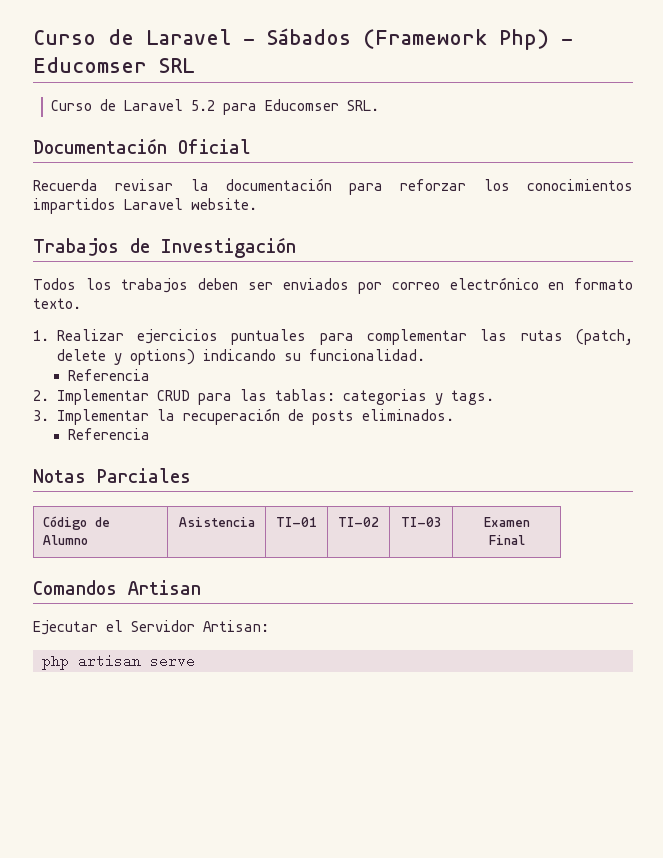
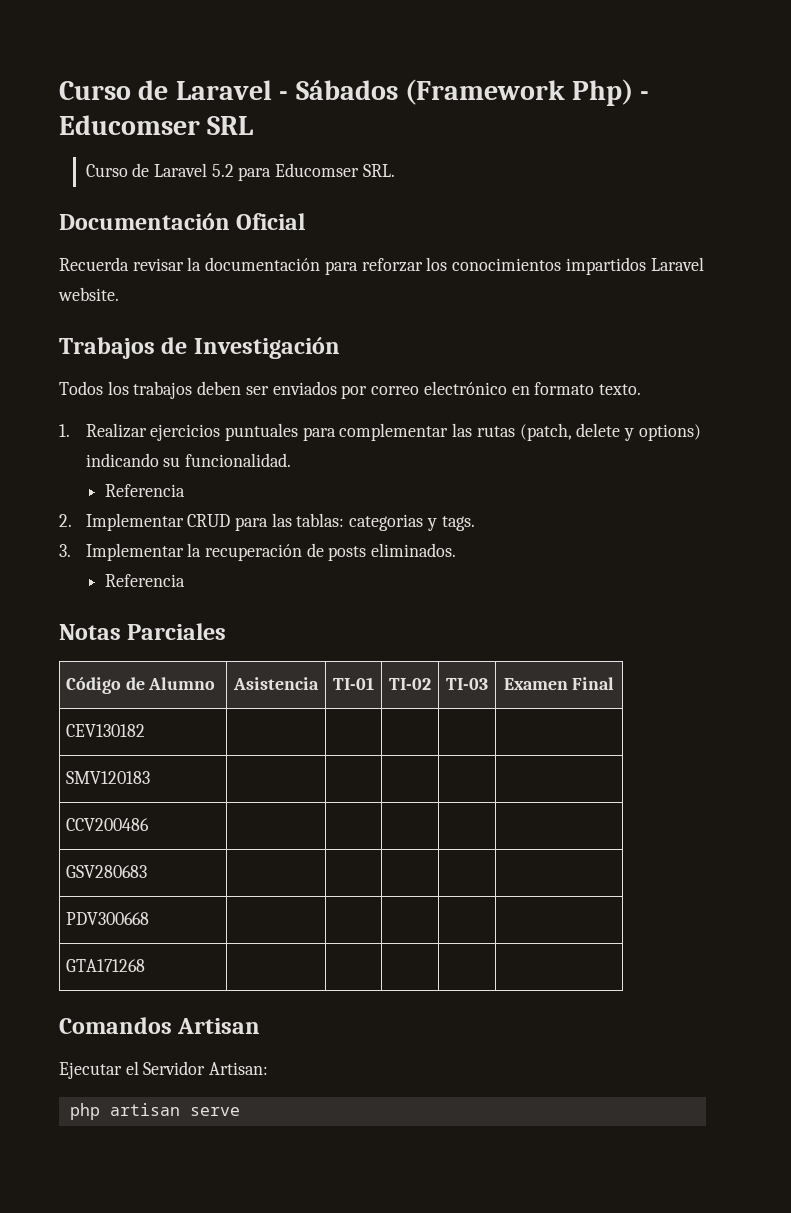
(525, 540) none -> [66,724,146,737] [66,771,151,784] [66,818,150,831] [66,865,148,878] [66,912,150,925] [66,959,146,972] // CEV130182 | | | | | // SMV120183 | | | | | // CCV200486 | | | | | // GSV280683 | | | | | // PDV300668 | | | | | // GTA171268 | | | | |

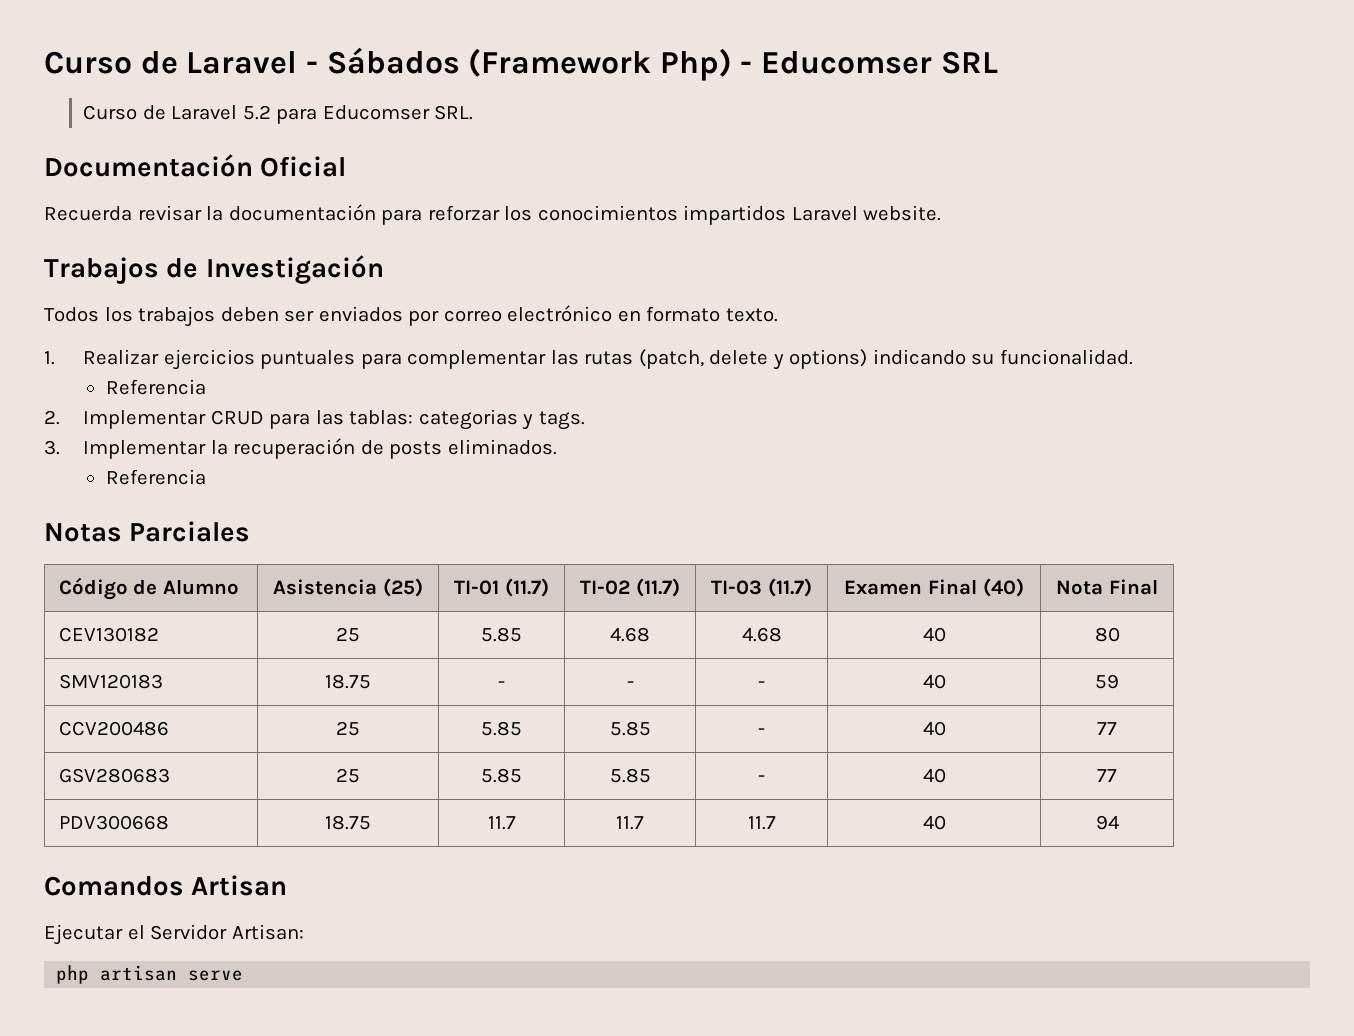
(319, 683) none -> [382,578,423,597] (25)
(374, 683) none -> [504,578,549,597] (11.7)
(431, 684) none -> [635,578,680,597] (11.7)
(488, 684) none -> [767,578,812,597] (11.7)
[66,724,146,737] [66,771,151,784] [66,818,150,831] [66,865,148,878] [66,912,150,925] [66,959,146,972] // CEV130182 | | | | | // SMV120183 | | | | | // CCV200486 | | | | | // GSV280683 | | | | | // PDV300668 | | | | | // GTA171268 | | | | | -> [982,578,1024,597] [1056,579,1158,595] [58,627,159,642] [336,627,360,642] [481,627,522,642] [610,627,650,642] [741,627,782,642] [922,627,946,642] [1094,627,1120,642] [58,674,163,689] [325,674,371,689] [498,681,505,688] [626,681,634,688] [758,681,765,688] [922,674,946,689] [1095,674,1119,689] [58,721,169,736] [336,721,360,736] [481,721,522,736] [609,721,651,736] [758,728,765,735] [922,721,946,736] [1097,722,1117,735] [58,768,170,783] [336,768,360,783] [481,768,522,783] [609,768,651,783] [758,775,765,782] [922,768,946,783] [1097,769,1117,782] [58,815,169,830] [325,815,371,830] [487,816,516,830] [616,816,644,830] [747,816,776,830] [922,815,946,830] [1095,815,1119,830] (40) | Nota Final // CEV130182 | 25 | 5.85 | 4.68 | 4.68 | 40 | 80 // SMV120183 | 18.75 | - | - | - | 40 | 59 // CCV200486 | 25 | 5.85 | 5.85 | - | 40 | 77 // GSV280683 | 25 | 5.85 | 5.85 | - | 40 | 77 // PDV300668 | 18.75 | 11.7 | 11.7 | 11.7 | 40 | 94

---

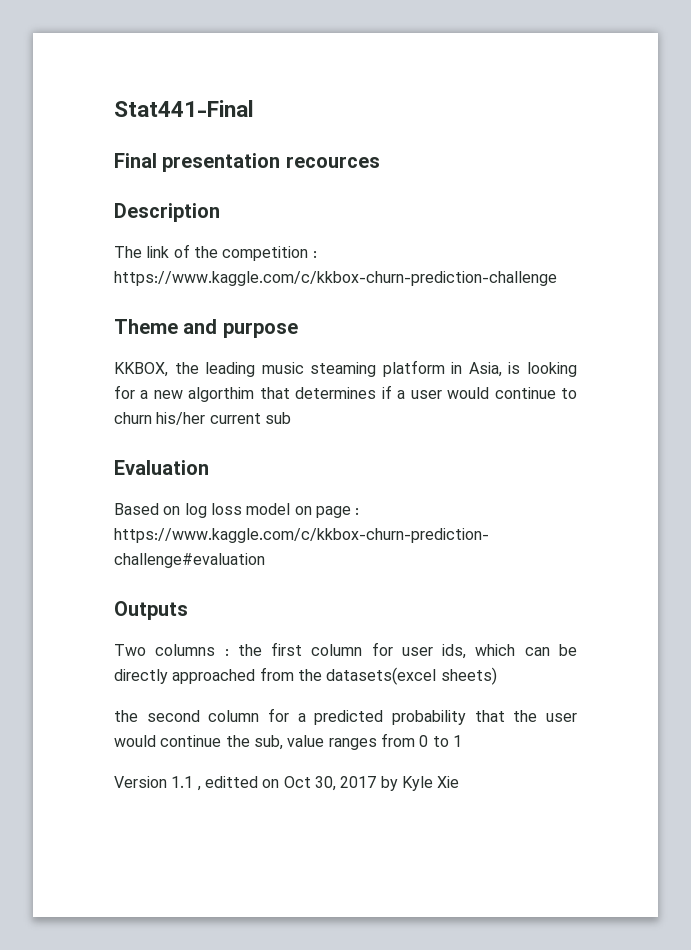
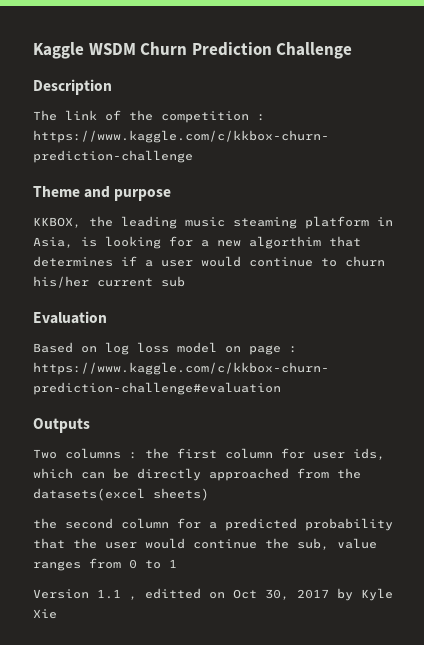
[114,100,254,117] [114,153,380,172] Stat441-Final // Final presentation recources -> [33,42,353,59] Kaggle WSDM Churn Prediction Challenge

## Work order
Your copy should hold only the lines above from the one containing "(525, 540) none" through the one containing "(488, 684) none -> [767,578,812,597] (11.7)", exactly as written and free of pictures.

## Response box
(525, 540) none -> [66,724,146,737] [66,771,151,784] [66,818,150,831] [66,865,148,878] [66,912,150,925] [66,959,146,972] // CEV130182 | | | | | // SMV120183 | | | | | // CCV200486 | | | | | // GSV280683 | | | | | // PDV300668 | | | | | // GTA171268 | | | | |

(319, 683) none -> [382,578,423,597] (25)
(374, 683) none -> [504,578,549,597] (11.7)
(431, 684) none -> [635,578,680,597] (11.7)
(488, 684) none -> [767,578,812,597] (11.7)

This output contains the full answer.